Design personalized news aggregation service
Company: Rippling
Role: Software Engineer
Category: System Design
Difficulty: medium
Interview Round: Technical Screen
# System Design: Personalized News Aggregation Service
Design a large-scale news aggregation system similar to Google News or other news aggregator products.
The key functional requirements are:
- The system should **collect news articles** from many different news providers (e.g., CNN, BBC, local newspapers) using:
- Web crawlers (for sites without APIs).
- RSS feeds or publisher APIs when available.
- The system should **normalize and store** collected articles with consistent metadata:
- Title, body, URL, publish time, source, author.
- Category (e.g., politics, sports, tech) and language.
- The system should support **logged-in users** who have:
- Subscriptions to specific publishers/sources.
- Category/topic preferences (e.g., more sports, less politics).
- For each logged-in user, the system should display a **personalized news feed**, taking into account:
- User’s subscriptions.
- User’s category/topic preferences.
- Freshness and popularity of articles.
Non-functional requirements and constraints (you may make reasonable assumptions, but be explicit):
- Large scale: potentially tens of millions of daily active users.
- High read throughput: most requests are for reading the news feed.
- Reasonable freshness: new articles should appear in user feeds within a few minutes of being published.
- High availability and low latency for feed retrieval (e.g., p95 < 200–300 ms).

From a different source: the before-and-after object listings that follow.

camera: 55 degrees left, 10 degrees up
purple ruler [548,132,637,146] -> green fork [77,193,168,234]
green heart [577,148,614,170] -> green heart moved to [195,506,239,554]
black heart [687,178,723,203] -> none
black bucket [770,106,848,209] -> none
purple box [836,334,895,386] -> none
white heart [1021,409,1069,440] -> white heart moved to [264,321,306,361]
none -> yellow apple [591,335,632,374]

In your design, cover at least the following aspects:
1. **Requirements and APIs**
- Clarify functional and non-functional requirements.
- Define main APIs or endpoints for clients (web/mobile) to fetch the news feed and manage preferences.
2. **High-level Architecture**
- Major components and services (e.g., crawler, content ingestion pipeline, storage, feed/personalization service).
- How data flows from publishers to the end-user feed.
3. **Data Storage and Indexing**
- How you will store articles, metadata, and user preferences.
- How to support efficient querying (by category, recency, popularity, user interests).
4. **Crawling & Ingestion Pipeline**
- How crawlers/RSS/API consumers are scheduled and scaled.
- How content is parsed, deduplicated, categorized, and filtered.
5. **Personalization & Ranking**
- How to build a personalized feed based on user subscriptions and category preferences.
- Basic ranking logic (you can assume heuristic or ML-based ranking, but describe the approach conceptually).
6. **Scalability, Caching, and Availability**
- Strategies to handle high read traffic and keep latency low.
- Use of caching, CDNs, sharding, and replication.
7. **Freshness, Consistency, and Trade-offs**
- How to balance freshness of news with system load and cache efficiency.
- Any relevant consistency or CAP-theorem trade-offs you would make.
Explain your design step-by-step and justify key trade-offs.